## What the task asks:
Please copy the data below exactly, from its first line through the line holding "[383,517,422,529] costs. ->", and skip the pictures.

## Available records:
##########

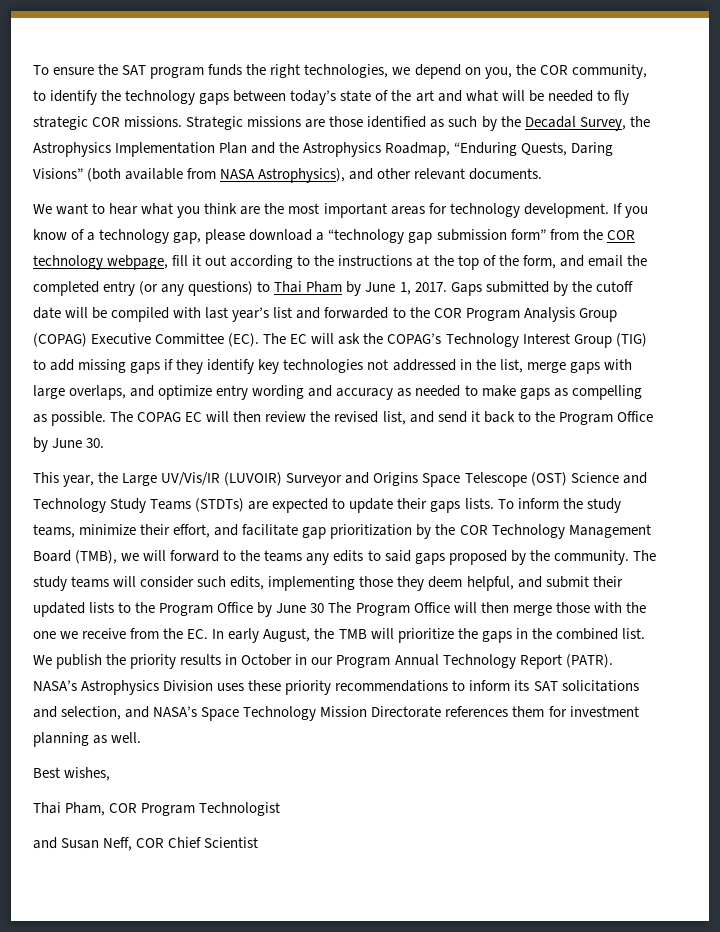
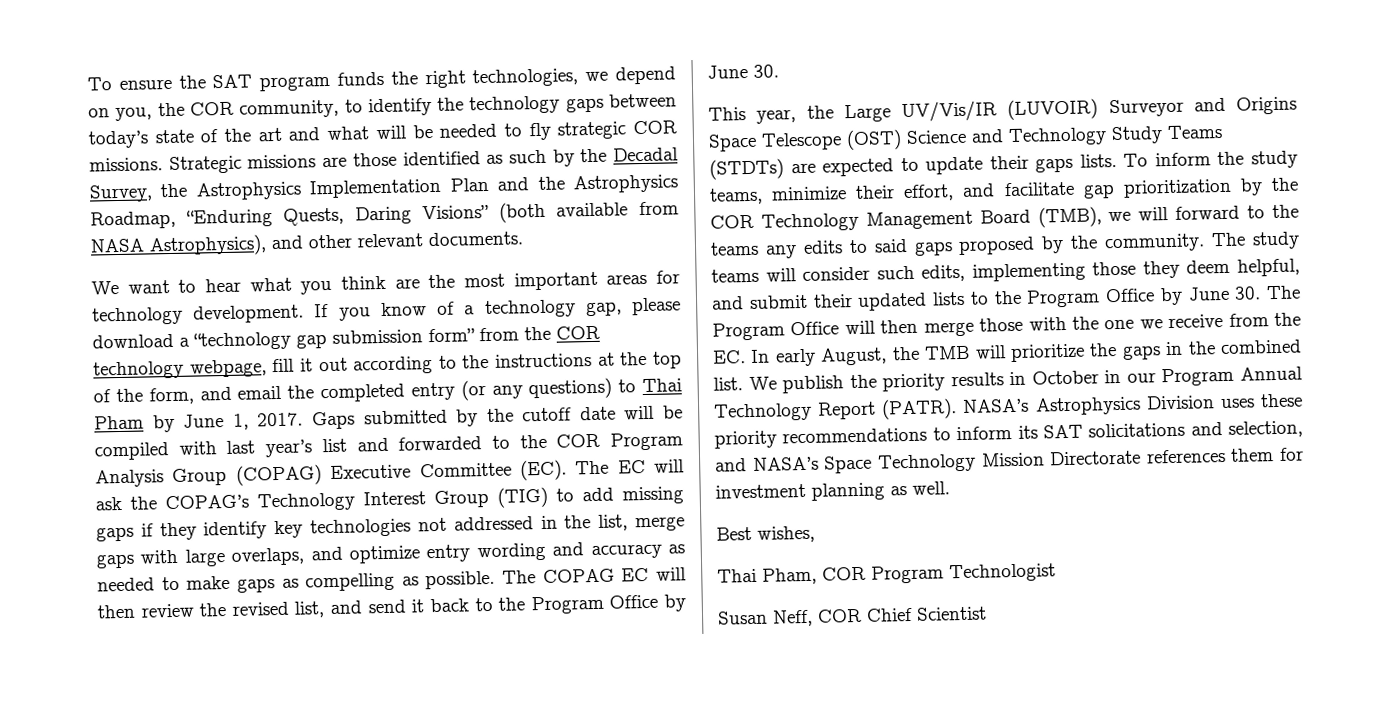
[310,603,325,613] 30 -> [1234,286,1262,300] 30.
[33,837,57,849] and -> (1056, 573) none

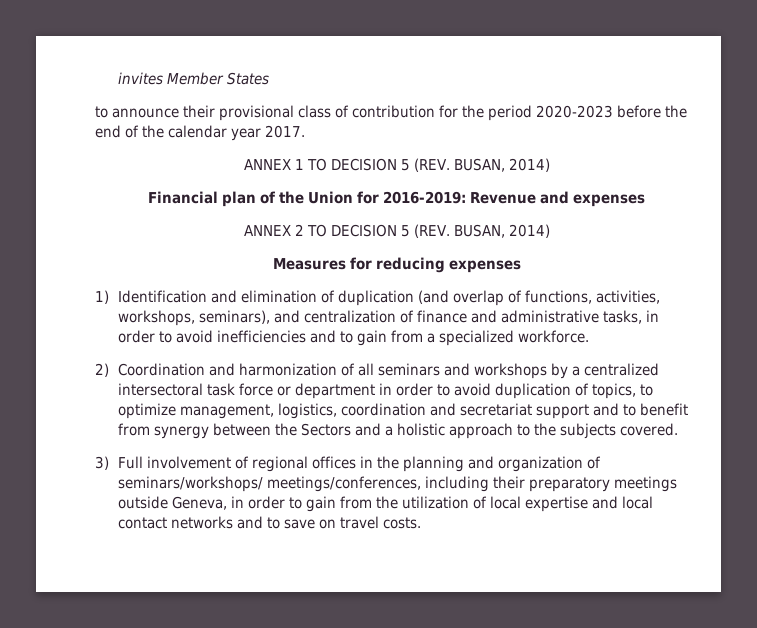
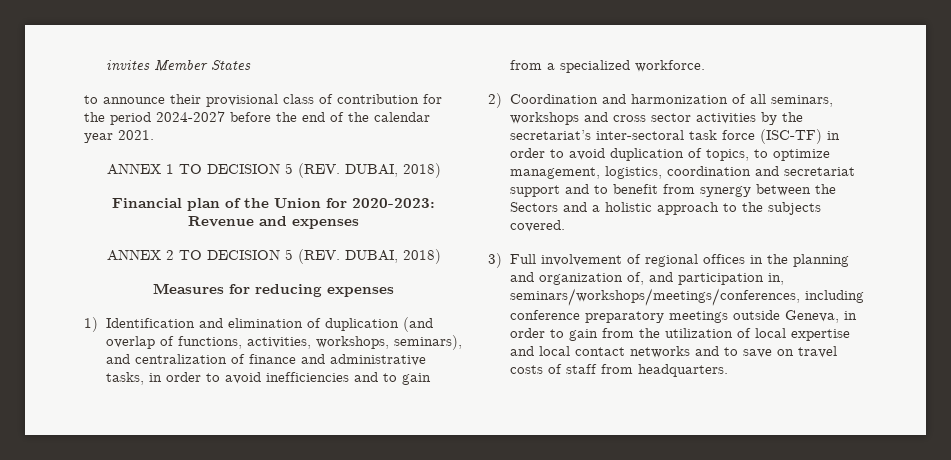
[536,105,613,118] 2020-2023 -> [156,111,225,122] 2024-2027
[265,125,305,138] 2017. -> [118,130,154,140] 2021.
[453,158,550,172] BUSAN, 2014) -> [344,163,441,178] DUBAI, 2018)
[383,191,466,204] 2016-2019: -> [352,198,435,208] 2020-2023:
[453,224,550,238] BUSAN, 2014) -> [344,249,441,264] DUBAI, 2018)
[378,363,660,379] [118,383,376,399] seminars and workshops by a centralized intersectoral task force or department -> [771,95,834,107] [510,112,804,125] [510,129,823,144] seminars, workshops and cross sector activities by the secretariat’s inter-sectoral task force (ISC-TF)
[587,456,602,469] [118,476,526,492] of seminars/workshops/ meetings/conferences, including their -> [627,272,785,285] [510,288,865,306] [510,310,581,320] of, and participation in, seminars/workshops/meetings/conferences, including conference
[383,517,422,529] costs. -> [510,364,729,377] costs of staff from headquarters.

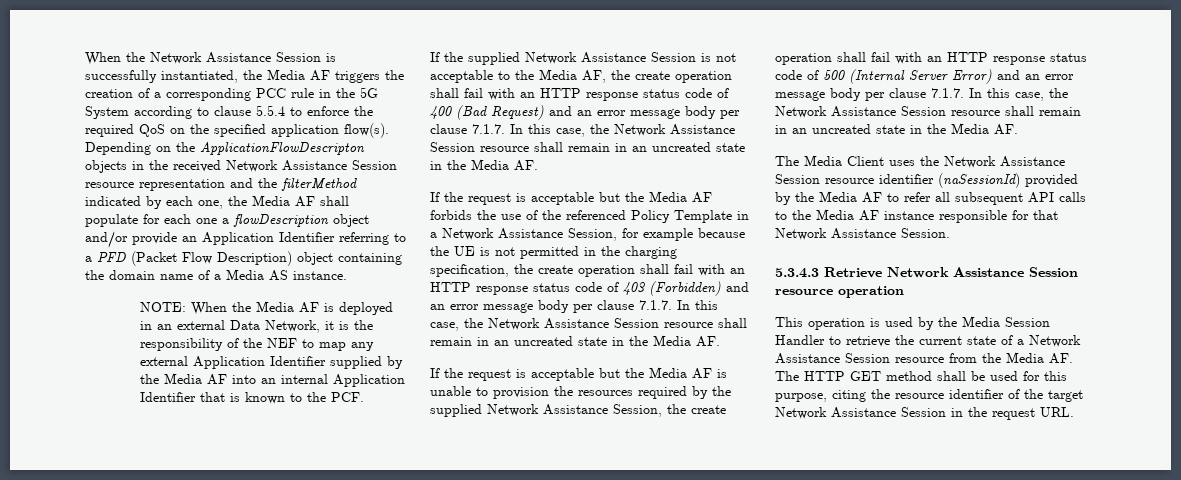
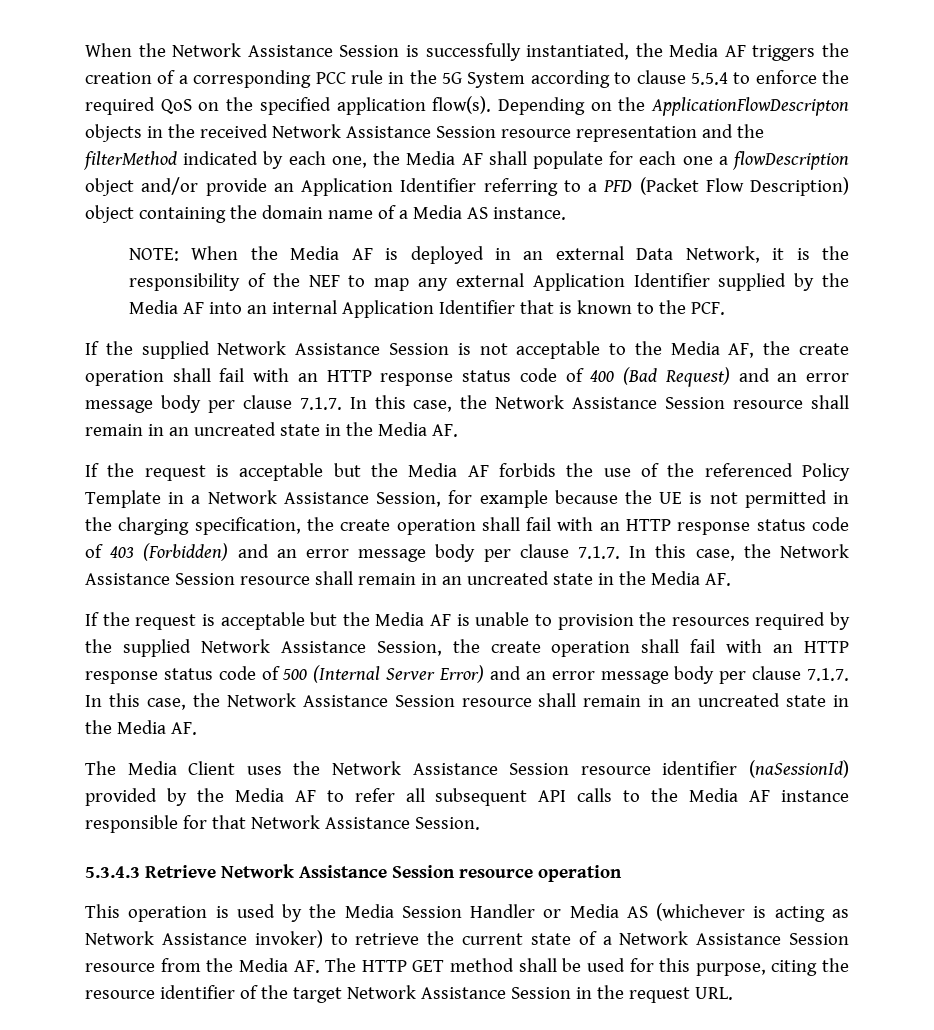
(825, 340) none -> [543,903,849,922] [85,930,323,948] or Media AS (whichever is acting as Network Assistance invoker)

##########

## Answer to this problem:
[310,603,325,613] 30 -> [1234,286,1262,300] 30.
[33,837,57,849] and -> (1056, 573) none

[536,105,613,118] 2020-2023 -> [156,111,225,122] 2024-2027
[265,125,305,138] 2017. -> [118,130,154,140] 2021.
[453,158,550,172] BUSAN, 2014) -> [344,163,441,178] DUBAI, 2018)
[383,191,466,204] 2016-2019: -> [352,198,435,208] 2020-2023:
[453,224,550,238] BUSAN, 2014) -> [344,249,441,264] DUBAI, 2018)
[378,363,660,379] [118,383,376,399] seminars and workshops by a centralized intersectoral task force or department -> [771,95,834,107] [510,112,804,125] [510,129,823,144] seminars, workshops and cross sector activities by the secretariat’s inter-sectoral task force (ISC-TF)
[587,456,602,469] [118,476,526,492] of seminars/workshops/ meetings/conferences, including their -> [627,272,785,285] [510,288,865,306] [510,310,581,320] of, and participation in, seminars/workshops/meetings/conferences, including conference
[383,517,422,529] costs. -> [510,364,729,377] costs of staff from headquarters.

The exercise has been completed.